**EXERCISE GOAL:**
Set down word for word the part of the Macquarie River flood account below between "Mr. Stephenson took" and "the west bank.", inclusive.

**TEXT EXCERPT:**
▼

Mr. Stephenson took a ride for me to the summit of Mount Foster, and to various cattle stations about its base, with some questions to which I required answers, about the river and stations on it lower down. But no one could tell what the western side of the marshes was like, as no person had pa.s.sed that way; the country being more open on the eastern side, where only the stations were situated; Mr. Kinghorne's at Graway, about five miles from our camp, being the lowest down on the west bank.

Mr. Stephenson returned early, having met two of the mounted police. To my most important question--what water was to be found lower down in the river--the reply was very satisfactory; namely, "plenty, and a FLOOD COMING DOWN from the Turmountains." The two policemen said they had travelled twenty miles with it, on the day previous, and that it would still take some time to arrive near our camp. About noon the drays arrived in good order, having been encamped where there was no water about six miles short of our camp, the whole distance travelled, from Cannonba to the Macquarie, having been about nineteen miles. In the afternoon two of the men taking a walk up the river, reported on their return, that the flood poured in upon them when in the river bed, so suddenly, that they narrowly escaped it. Still the bed of the Macquarie before our camp continued so dry and silent, that I could scarcely believe the flood coming to be real, and so near to us, who had been put to so many shifts for want of water. Towards evening, I stationed a man with a gun a little way up the river, with orders to fire on the flood's appearance, that I might have time to run to the part of the channel nearest to our camp, and witness what I had so much wished to see, as well from curiosity as urgent need. The shades of evening came, however, but no flood, and the man on the look-out returned to the camp. Some hours later, and after the moon had risen, a murmuring sound like that of a distant waterfall, mingled with occasional cracks as of breaking timber, drew our attention, and I hastened to the river bank. By very slow degrees the sound grew louder, and at length, so audible as to draw various persons besides from the camp to the river-side. Still no flood appeared, although its approach was indicated by the occasional rending of trees with a loud noise. Such a phenomenon in a most serene moonlight night was quite new to us all. At length, the rushing sound of waters and loud cracking of timber, announced that the flood was in the next bend.

▲

**EXCERPTED RECORDS:**
▼

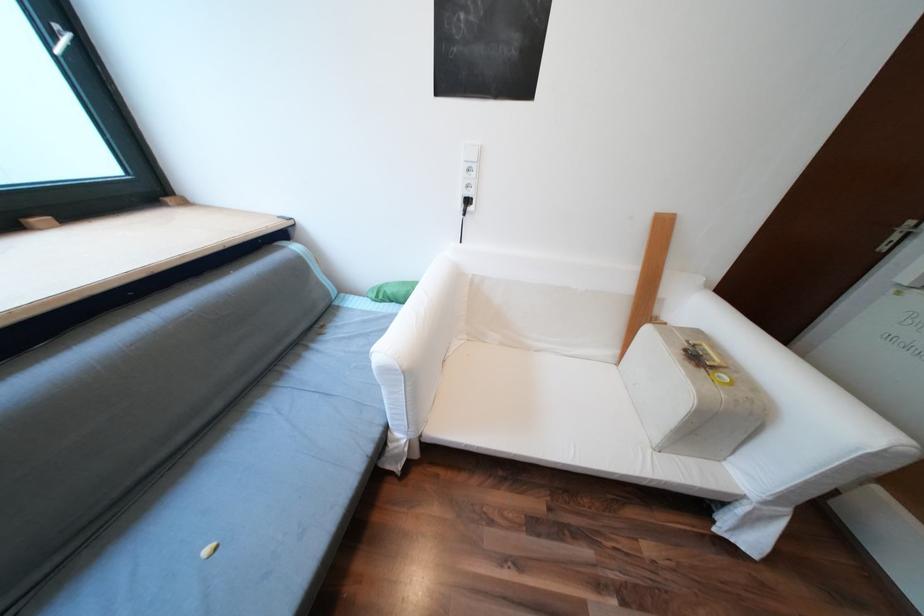
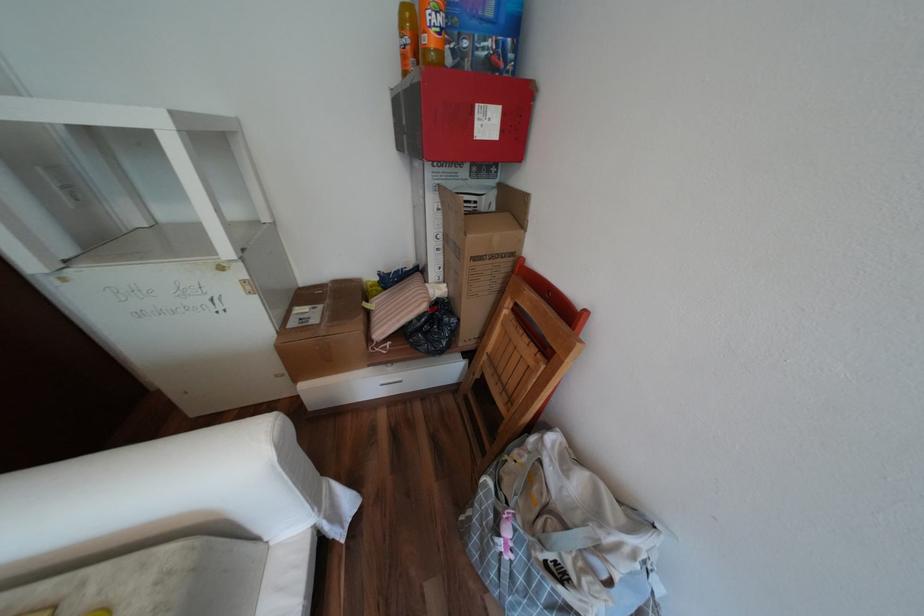
The images are taken continuously from a first-person perspective. In which direction is your viewpoint rotating?

The camera rotated toward right-down.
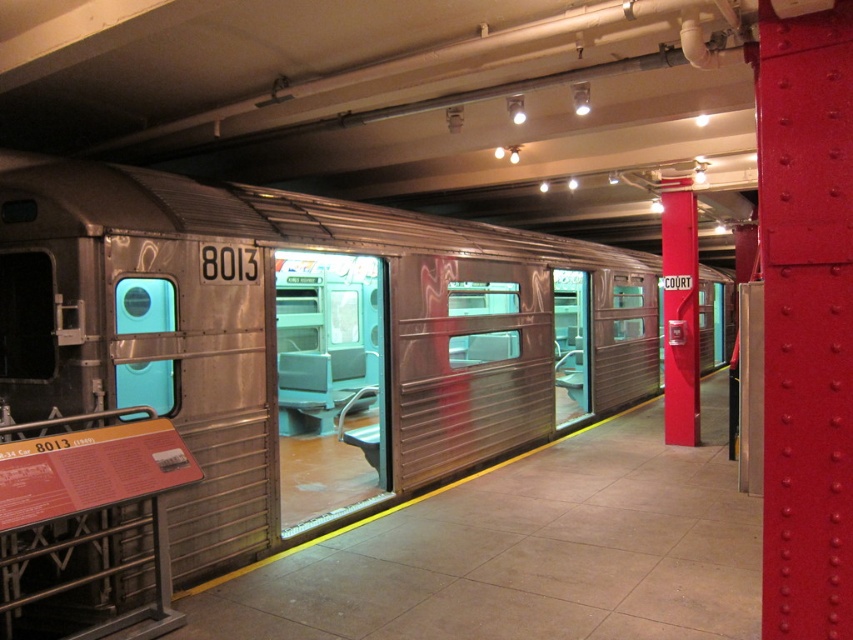
Question: Can you confirm if smooth red pillar at center right is wider than teal plastic door at center?

Choices:
 (A) no
 (B) yes

Answer: (B)

Question: Which point is closer to the camera?

Choices:
 (A) (138, 300)
 (B) (688, 388)

Answer: (A)

Question: Is smooth red pillar at center right positioned behind teal plastic door at center?

Choices:
 (A) yes
 (B) no

Answer: (A)

Question: Which object appears closest to the camera in this image?

Choices:
 (A) teal plastic door at center
 (B) smooth red pillar at center right

Answer: (A)

Question: Can you confirm if smooth red pillar at center right is positioned to the left of teal plastic door at center?

Choices:
 (A) yes
 (B) no

Answer: (B)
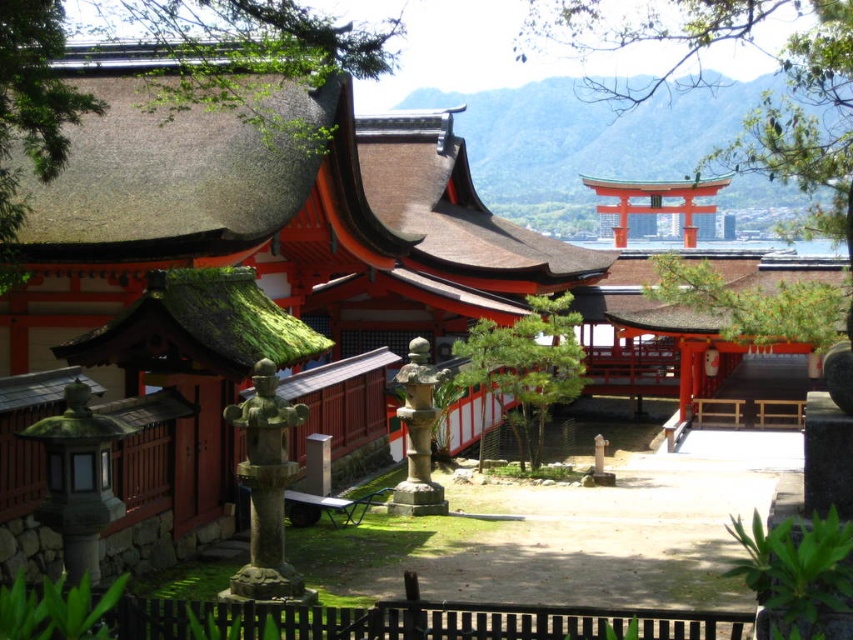
Between point (268, 544) and point (410, 390), which one is positioned in front?

Point (268, 544)

Between gray stone statue at center and stone lantern at center, which one has less height?

Standing shorter between the two is stone lantern at center.

Identify the location of gray stone statue at center. Image resolution: width=853 pixels, height=640 pixels. (265, 490).

Which of these two, green textured pine tree at center or gray stone statue at center, stands taller?

green textured pine tree at center is taller.

Does point (799, 296) lie behind point (230, 412)?

Yes, point (799, 296) is farther from viewer.

Find the location of a particular element. The height and width of the screenshot is (640, 853). green textured pine tree at center is located at coordinates (755, 305).

This screenshot has height=640, width=853. Identify the location of green textured pine tree at center. (755, 305).

Is point (541, 435) positioned after point (294, 593)?

Yes, point (541, 435) is farther from viewer.

Who is more distant from viewer, (531,416) or (305,413)?

Point (531,416)

Who is more forward, (x=494, y=388) or (x=271, y=513)?

Point (x=271, y=513) is in front.

Where is `green textured stone at center`? green textured stone at center is located at coordinates (526, 368).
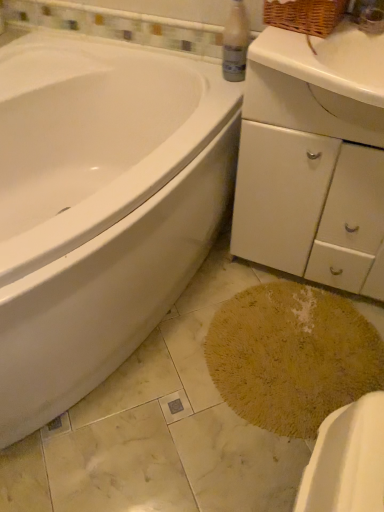
Question: Is yellow textured bath mat at lower center positioned with its back to yellow textured rug at lower center?

Choices:
 (A) no
 (B) yes

Answer: (A)

Question: Is yellow textured bath mat at lower center facing towards yellow textured rug at lower center?

Choices:
 (A) yes
 (B) no

Answer: (B)

Question: Considering the relative sizes of yellow textured bath mat at lower center and yellow textured rug at lower center in the image provided, is yellow textured bath mat at lower center thinner than yellow textured rug at lower center?

Choices:
 (A) no
 (B) yes

Answer: (A)

Question: Is yellow textured bath mat at lower center placed right next to yellow textured rug at lower center?

Choices:
 (A) no
 (B) yes

Answer: (A)

Question: Are yellow textured bath mat at lower center and yellow textured rug at lower center located far from each other?

Choices:
 (A) no
 (B) yes

Answer: (A)

Question: Looking at their shapes, would you say white glossy bathtub at left is wider or thinner than clear plastic bottle at upper center?

Choices:
 (A) wide
 (B) thin

Answer: (A)

Question: From their relative heights in the image, would you say white glossy bathtub at left is taller or shorter than clear plastic bottle at upper center?

Choices:
 (A) tall
 (B) short

Answer: (A)

Question: Considering the positions of white glossy bathtub at left and clear plastic bottle at upper center in the image, is white glossy bathtub at left bigger or smaller than clear plastic bottle at upper center?

Choices:
 (A) small
 (B) big

Answer: (B)

Question: In the image, is white glossy bathtub at left positioned in front of or behind clear plastic bottle at upper center?

Choices:
 (A) behind
 (B) front

Answer: (B)

Question: Is point (117, 174) closer or farther from the camera than point (379, 232)?

Choices:
 (A) farther
 (B) closer

Answer: (A)

Question: From a real-world perspective, relative to white matte cabinet at center-right, is white glossy bathtub at left vertically above or below?

Choices:
 (A) below
 (B) above

Answer: (A)

Question: Looking at their shapes, would you say white glossy bathtub at left is wider or thinner than white matte cabinet at center-right?

Choices:
 (A) thin
 (B) wide

Answer: (B)

Question: From the image's perspective, is white glossy bathtub at left located above or below white matte cabinet at center-right?

Choices:
 (A) below
 (B) above

Answer: (A)

Question: Is yellow textured rug at lower center taller or shorter than white glossy bathtub at left?

Choices:
 (A) tall
 (B) short

Answer: (B)

Question: From a real-world perspective, is yellow textured rug at lower center physically located above or below white glossy bathtub at left?

Choices:
 (A) below
 (B) above

Answer: (A)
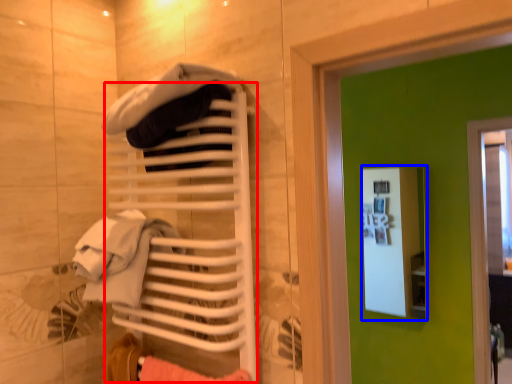
Question: Among these objects, which one is farthest to the camera, closet (highlighted by a red box) or medicine cabinet (highlighted by a blue box)?

Choices:
 (A) closet
 (B) medicine cabinet

Answer: (B)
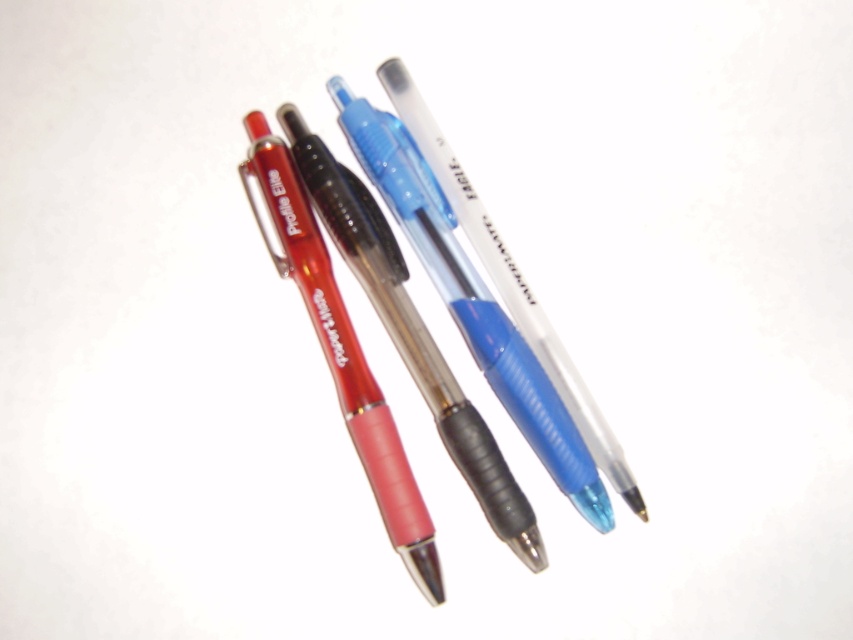
Which of these two, translucent plastic pen at center or translucent plastic pen at upper left, stands shorter?

translucent plastic pen at center is shorter.

Who is more forward, (469, 340) or (398, 540)?

Point (398, 540) is more forward.

The image size is (853, 640). What are the coordinates of `translucent plastic pen at center` in the screenshot? It's located at (471, 300).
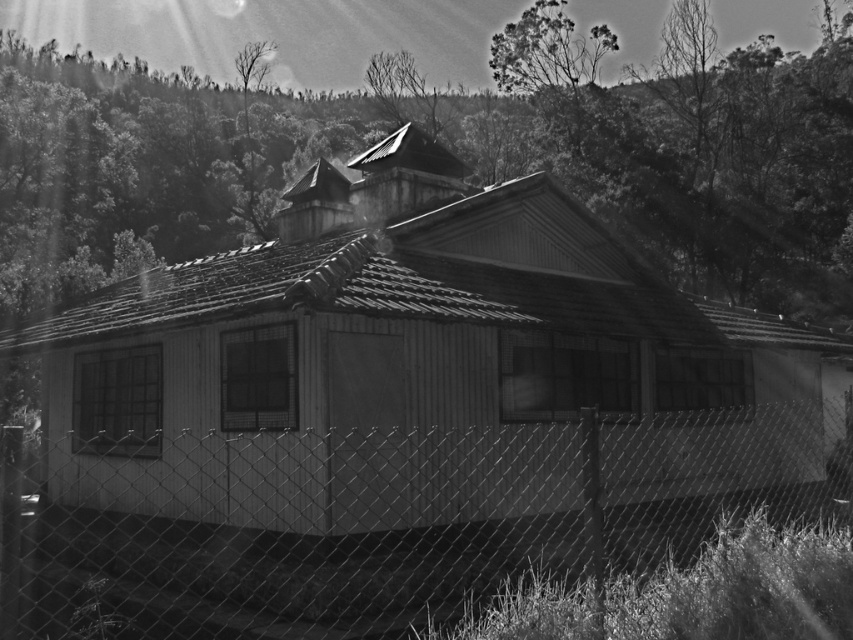
You are standing in front of the rustic house in the image. There is a point marked at coordinates (410,364). What object is located at this point?

The point at coordinates (410,364) indicates the wooden hut at center.

You are a photographer standing at the edge of the woods, looking at the wooden hut at center and the wire mesh fence at lower center. Which structure is higher in height?

The wooden hut at center is taller than the wire mesh fence at lower center.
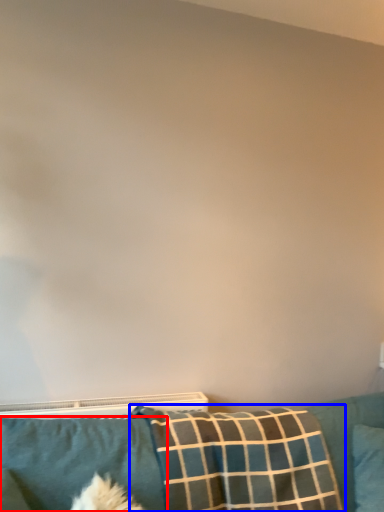
Question: Among these objects, which one is nearest to the camera, pillow (highlighted by a red box) or pillow (highlighted by a blue box)?

Choices:
 (A) pillow
 (B) pillow

Answer: (A)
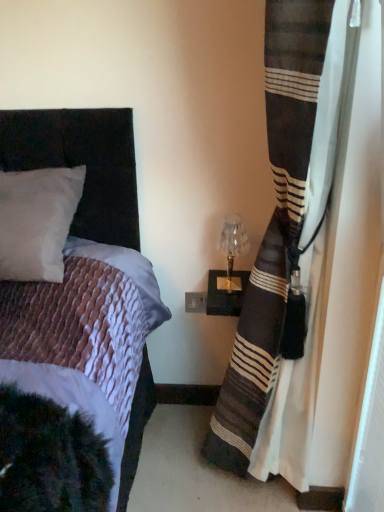
Question: From the image's perspective, is striped fabric curtain at right positioned above or below translucent glass table lamp at upper right?

Choices:
 (A) below
 (B) above

Answer: (A)

Question: From a real-world perspective, relative to translucent glass table lamp at upper right, is striped fabric curtain at right vertically above or below?

Choices:
 (A) above
 (B) below

Answer: (A)

Question: Based on their sizes in the image, would you say striped fabric curtain at right is bigger or smaller than translucent glass table lamp at upper right?

Choices:
 (A) small
 (B) big

Answer: (B)

Question: In terms of height, does translucent glass table lamp at upper right look taller or shorter compared to striped fabric curtain at right?

Choices:
 (A) short
 (B) tall

Answer: (A)

Question: Considering the positions of translucent glass table lamp at upper right and striped fabric curtain at right in the image, is translucent glass table lamp at upper right bigger or smaller than striped fabric curtain at right?

Choices:
 (A) big
 (B) small

Answer: (B)

Question: From a real-world perspective, is translucent glass table lamp at upper right positioned above or below striped fabric curtain at right?

Choices:
 (A) above
 (B) below

Answer: (B)

Question: Is translucent glass table lamp at upper right situated inside striped fabric curtain at right or outside?

Choices:
 (A) outside
 (B) inside

Answer: (A)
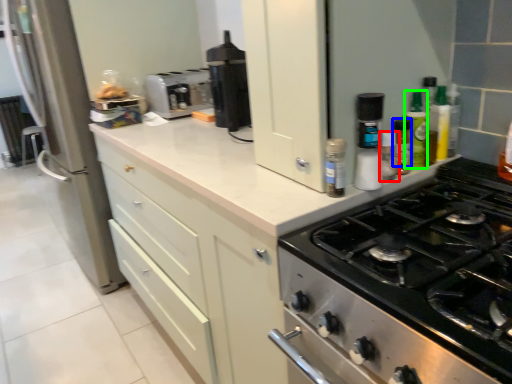
Question: Which object is the closest to the bottle (highlighted by a red box)? Choose among these: bottle (highlighted by a blue box) or bottle (highlighted by a green box).

Choices:
 (A) bottle
 (B) bottle

Answer: (A)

▲

**OUTPUT BELOW:**
Mr. Stephenson took a ride for me to the summit of Mount Foster, and to various cattle stations about its base, with some questions to which I required answers, about the river and stations on it lower down. But no one could tell what the western side of the marshes was like, as no person had pa.s.sed that way; the country being more open on the eastern side, where only the stations were situated; Mr. Kinghorne's at Graway, about five miles from our camp, being the lowest down on the west bank.